Kubasik and his wife visited Melbourne last Monday night, checking out the area and looking at homes. He visited the Harris headquarters Tuesday and met with executives.
Brown will serve as chairman and chief executive officer, while Kubasik will serve as vice chairman, president and chief operating officer, for the first two years following the closing of the transaction.
For the third year, Brown will transition to executive chairman, focusing on the integration process for the two companies, while Kubasik will be chief executive officer. After that, Kubasik will become chairman and chief executive officer.
Brown sees Kubasik becoming an integral part of the Space Coast community, both on the economic and non-business side.
“He recognized how important it is for the top management of Harris Corp. to be living in the community, being part of the community and participating in community events,” Brown said.
After the third year following the merger, Brown said he’s not sure what’s in store for him personally.
Most of his predecessors at Harris served as CEO for about eight years. Brown will have been with Harris for a decade once his term as executive chairman is complete.
Asked about what he’ll do after leaving Harris, Brown said: “I haven’t decided yet. It’s too soon to say. We have a lot of work coming at us. Time flies.”
“For right now, I’m focused on getting this transaction closed and integrating it very well and making sure that we continue to perform.”
Contact Price at 321-242-3658 or firstname.lastname@example.org. You can also follow him on Twitter @Fla2dayBiz.
More about the combination
Where revenue comes from: About 57 percent of the combined company’s revenue would come from the U.S. military, including 26 percent from the Air Force, 13 percent from the Navy, 10 percent from the Army and 8 percent from other Department of Defense entities. The other 43 percent would come from a combination of other U.S. government agencies (13 percent), foreign governments (17 percent) and commercial customers (13 percent).
Global presence: The companies have customers in more than 100 countries.

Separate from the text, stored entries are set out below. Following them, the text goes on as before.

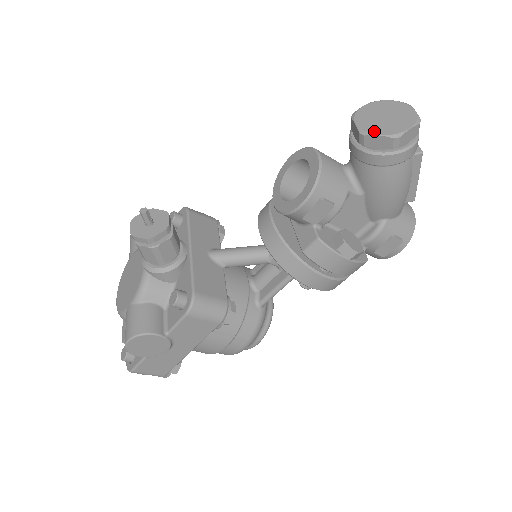
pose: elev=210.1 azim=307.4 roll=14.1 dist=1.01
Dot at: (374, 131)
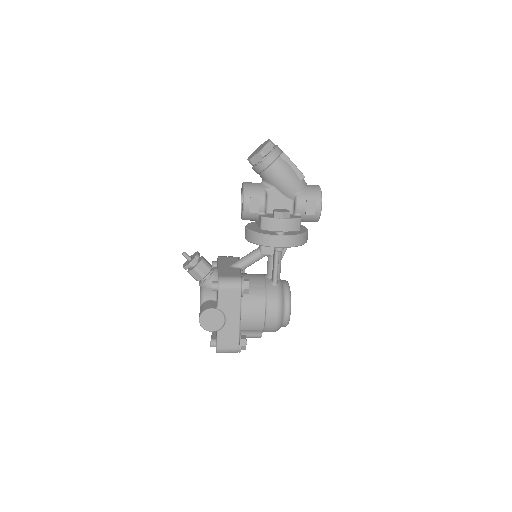
Dot at: (252, 156)
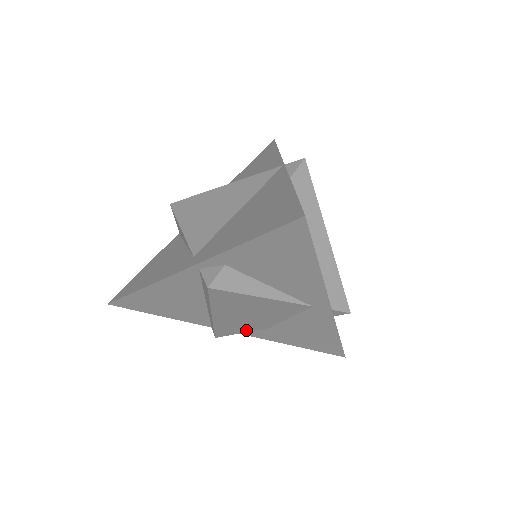
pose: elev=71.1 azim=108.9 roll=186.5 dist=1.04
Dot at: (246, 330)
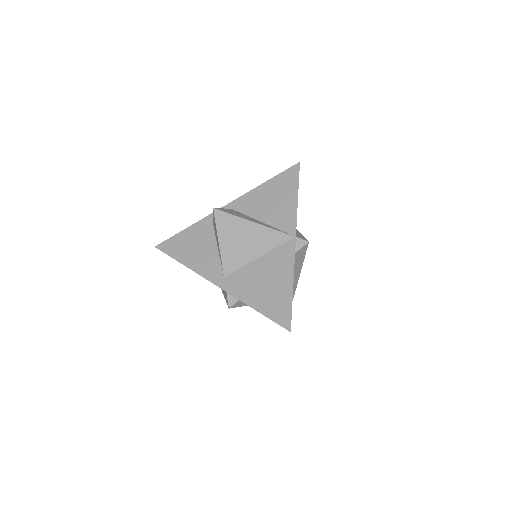
Dot at: occluded
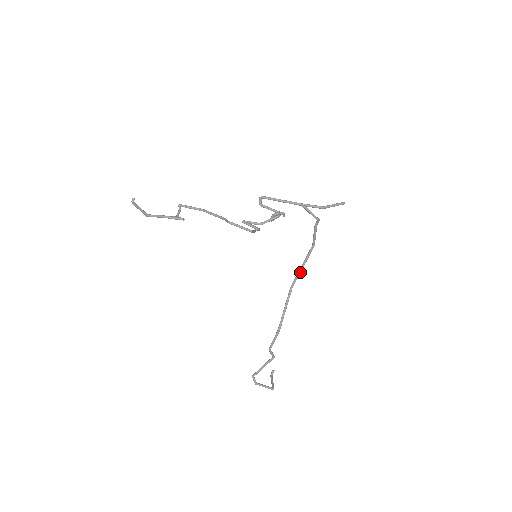
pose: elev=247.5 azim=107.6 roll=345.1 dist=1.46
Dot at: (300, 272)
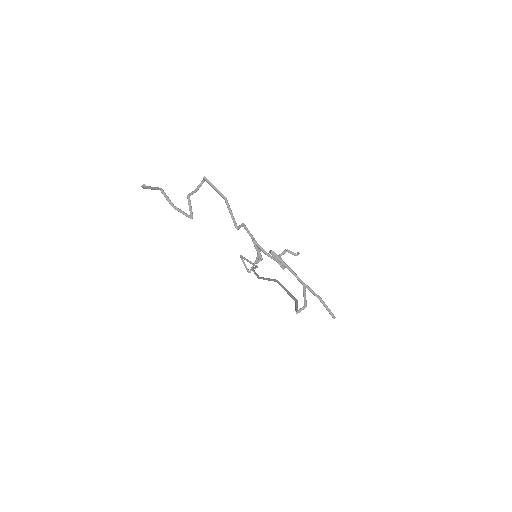
Dot at: (284, 289)
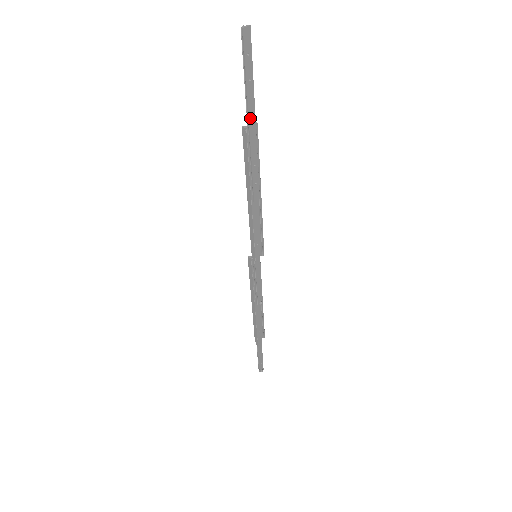
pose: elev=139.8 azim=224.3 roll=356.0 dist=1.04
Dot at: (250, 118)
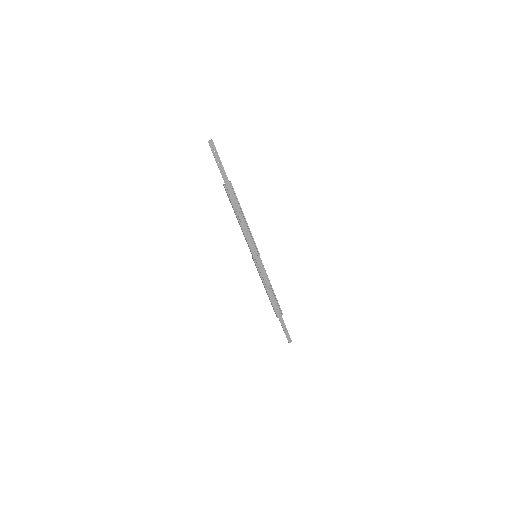
Dot at: (225, 180)
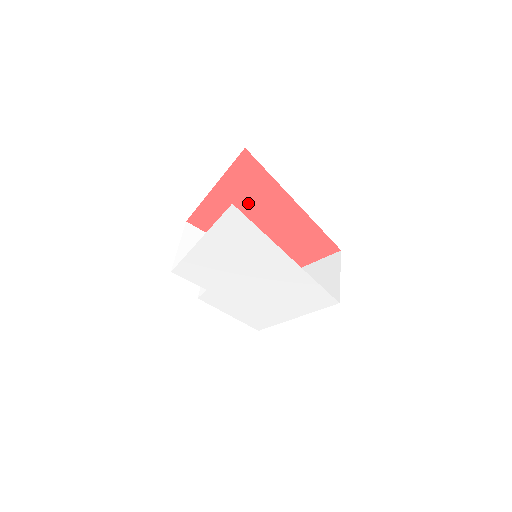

Corporate governance: The combined company’s board of directors will have 12 members, with six directors from each company, including Bill Brown andChristopher Kubasik. In the meantime, Brown and Kubasik will be co-chairs of a joint integration team to work out details of bringing the two companies together.
Fortune 500 ranking: L3 Harris Technologies Inc. would be ranked about 180th on the latest Fortune 500 list and would be No. 8 among companies based in Florida, based on revenue.
Merger terms: Under terms of the merger, L3 Technologies Inc. shareholders will receive 1.3 shares of Harris Corp. common stock for each share of L3 common stock they own. Upon completion of the merger, Harris shareholders will own about 54 percent and L3 shareholders will own about 46 percent of the combined company.
Cost savings: The companies say the merger will create about $500 million of annual pretax cost savings by year three. The savings will come from such things as reduced spending, consolidating corporate and segment headquarters, establishing a common platform for information technology and finance, and reducing other overhead costs.
L3 Harris customers will receive about $200 million a year of those savings, while the L3 Harris will net about $300 million a year of those savings.
The companies said they will make will make a “one-time investment” of $450 million during the next three years to facilitate the consolidation.